» **Exercise objective**
Of all the lines in the material, tally those containing the string "reconnaît", and report nothing but the total.

════════

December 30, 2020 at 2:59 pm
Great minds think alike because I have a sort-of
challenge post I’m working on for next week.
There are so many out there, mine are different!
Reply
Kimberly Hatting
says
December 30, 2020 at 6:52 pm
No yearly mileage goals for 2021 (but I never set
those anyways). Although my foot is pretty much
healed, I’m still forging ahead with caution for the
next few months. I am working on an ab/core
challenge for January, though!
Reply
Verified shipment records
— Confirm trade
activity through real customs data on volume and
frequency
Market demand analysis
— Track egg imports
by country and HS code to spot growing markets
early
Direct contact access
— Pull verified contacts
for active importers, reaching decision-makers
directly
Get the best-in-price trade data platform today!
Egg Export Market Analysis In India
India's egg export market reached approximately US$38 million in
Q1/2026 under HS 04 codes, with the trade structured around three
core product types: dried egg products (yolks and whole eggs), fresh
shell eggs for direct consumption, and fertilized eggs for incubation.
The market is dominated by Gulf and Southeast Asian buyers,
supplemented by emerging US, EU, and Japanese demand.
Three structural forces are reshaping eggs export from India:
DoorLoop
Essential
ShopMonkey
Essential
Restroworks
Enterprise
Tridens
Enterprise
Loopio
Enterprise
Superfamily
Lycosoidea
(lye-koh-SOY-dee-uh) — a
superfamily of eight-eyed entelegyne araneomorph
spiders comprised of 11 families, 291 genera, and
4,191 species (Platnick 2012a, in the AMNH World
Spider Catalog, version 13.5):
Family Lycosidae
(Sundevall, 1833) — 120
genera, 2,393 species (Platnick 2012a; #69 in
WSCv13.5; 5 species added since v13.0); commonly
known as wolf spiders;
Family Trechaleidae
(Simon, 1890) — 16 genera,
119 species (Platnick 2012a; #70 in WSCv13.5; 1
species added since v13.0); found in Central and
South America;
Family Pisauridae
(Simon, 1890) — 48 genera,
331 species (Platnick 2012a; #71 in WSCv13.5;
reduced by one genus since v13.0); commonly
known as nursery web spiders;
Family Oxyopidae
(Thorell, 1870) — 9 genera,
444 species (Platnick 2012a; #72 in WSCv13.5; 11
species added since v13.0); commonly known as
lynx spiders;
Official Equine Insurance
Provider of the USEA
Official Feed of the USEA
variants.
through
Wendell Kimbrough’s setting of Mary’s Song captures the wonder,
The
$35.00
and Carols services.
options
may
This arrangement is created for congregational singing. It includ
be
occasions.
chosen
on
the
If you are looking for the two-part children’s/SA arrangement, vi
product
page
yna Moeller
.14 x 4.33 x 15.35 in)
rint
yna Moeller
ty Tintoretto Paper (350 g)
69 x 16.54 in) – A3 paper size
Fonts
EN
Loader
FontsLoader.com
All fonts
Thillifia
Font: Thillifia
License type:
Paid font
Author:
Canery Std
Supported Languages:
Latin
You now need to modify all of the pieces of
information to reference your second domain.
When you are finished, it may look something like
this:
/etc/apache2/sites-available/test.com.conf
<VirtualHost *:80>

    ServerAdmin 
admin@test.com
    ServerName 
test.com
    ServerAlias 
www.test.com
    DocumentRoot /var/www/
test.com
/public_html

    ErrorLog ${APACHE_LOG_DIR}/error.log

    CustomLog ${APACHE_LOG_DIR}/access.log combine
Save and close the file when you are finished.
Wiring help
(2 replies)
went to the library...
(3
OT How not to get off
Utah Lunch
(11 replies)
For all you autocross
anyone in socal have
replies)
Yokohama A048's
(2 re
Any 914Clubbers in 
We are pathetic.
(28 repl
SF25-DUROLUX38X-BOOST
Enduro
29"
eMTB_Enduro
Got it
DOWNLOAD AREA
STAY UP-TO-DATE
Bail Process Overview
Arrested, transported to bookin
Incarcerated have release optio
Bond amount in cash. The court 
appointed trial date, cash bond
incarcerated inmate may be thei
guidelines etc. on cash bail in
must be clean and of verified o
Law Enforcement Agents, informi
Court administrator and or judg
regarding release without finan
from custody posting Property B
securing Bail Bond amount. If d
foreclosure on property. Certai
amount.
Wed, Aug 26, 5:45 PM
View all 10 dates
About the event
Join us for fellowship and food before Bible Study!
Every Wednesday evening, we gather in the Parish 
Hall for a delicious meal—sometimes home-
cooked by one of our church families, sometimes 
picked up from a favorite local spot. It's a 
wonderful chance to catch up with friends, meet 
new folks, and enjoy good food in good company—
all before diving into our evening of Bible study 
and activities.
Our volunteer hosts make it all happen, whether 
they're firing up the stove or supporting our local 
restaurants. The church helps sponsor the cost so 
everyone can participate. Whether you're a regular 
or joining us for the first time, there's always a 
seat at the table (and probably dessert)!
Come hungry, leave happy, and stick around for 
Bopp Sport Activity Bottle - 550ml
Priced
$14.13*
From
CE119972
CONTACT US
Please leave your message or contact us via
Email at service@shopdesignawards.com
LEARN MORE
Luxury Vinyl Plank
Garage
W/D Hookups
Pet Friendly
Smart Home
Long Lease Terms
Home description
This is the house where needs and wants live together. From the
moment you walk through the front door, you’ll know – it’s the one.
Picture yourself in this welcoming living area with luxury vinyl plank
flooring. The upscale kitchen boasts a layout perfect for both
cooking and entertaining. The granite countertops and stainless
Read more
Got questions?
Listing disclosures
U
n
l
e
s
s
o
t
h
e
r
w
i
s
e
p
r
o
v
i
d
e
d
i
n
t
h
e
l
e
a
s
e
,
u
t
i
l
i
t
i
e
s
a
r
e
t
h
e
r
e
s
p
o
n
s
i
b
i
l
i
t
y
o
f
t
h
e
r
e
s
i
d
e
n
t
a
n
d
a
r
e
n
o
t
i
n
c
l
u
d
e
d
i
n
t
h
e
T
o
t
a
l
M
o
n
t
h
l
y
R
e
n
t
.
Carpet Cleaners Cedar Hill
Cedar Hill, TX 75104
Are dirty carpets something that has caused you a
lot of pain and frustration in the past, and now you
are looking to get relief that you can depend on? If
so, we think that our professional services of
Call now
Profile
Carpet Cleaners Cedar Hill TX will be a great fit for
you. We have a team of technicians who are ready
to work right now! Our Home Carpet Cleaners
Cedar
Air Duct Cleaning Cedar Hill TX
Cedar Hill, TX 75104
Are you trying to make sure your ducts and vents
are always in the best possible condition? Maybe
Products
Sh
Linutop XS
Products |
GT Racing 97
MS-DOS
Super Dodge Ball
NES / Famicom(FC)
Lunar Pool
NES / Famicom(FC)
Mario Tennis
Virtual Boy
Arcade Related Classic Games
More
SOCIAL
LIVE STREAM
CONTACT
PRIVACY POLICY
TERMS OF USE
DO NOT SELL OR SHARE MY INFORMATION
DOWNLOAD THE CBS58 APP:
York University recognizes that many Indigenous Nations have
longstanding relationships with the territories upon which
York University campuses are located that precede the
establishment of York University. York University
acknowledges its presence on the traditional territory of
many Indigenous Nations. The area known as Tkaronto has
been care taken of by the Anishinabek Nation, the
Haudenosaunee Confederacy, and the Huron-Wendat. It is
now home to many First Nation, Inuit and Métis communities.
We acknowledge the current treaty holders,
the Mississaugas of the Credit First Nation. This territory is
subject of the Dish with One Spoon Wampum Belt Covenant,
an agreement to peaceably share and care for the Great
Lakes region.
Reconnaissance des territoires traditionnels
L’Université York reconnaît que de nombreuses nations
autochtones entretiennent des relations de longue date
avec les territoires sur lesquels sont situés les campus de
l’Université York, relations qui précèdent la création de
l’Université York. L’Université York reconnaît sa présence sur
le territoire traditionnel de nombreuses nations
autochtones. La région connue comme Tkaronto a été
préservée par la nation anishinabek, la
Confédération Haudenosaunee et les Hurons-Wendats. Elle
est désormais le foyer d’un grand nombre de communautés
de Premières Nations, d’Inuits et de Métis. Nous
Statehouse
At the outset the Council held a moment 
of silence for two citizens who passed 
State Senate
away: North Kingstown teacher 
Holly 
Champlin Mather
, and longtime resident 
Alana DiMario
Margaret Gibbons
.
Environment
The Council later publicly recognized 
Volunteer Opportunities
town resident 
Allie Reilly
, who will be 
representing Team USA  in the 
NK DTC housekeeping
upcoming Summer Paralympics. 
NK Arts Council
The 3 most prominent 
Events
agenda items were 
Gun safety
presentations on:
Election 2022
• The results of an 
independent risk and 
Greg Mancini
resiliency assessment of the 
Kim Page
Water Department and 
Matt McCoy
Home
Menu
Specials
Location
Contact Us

════════

» **Expected answer**
2